> [What you should do] An exact copy of the entries is needed, with every line included.

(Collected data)
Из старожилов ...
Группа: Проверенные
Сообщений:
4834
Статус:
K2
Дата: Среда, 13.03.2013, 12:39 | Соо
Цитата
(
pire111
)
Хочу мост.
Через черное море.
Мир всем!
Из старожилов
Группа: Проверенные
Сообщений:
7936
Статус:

> [Answer section]
Из старожилов ...
Группа: Проверенные
Сообщений:
4834
Статус:
K2
Дата: Среда, 13.03.2013, 12:39 | Соо
Цитата
(
pire111
)
Хочу мост.
Через черное море.
Мир всем!
Из старожилов
Группа: Проверенные
Сообщений:
7936
Статус:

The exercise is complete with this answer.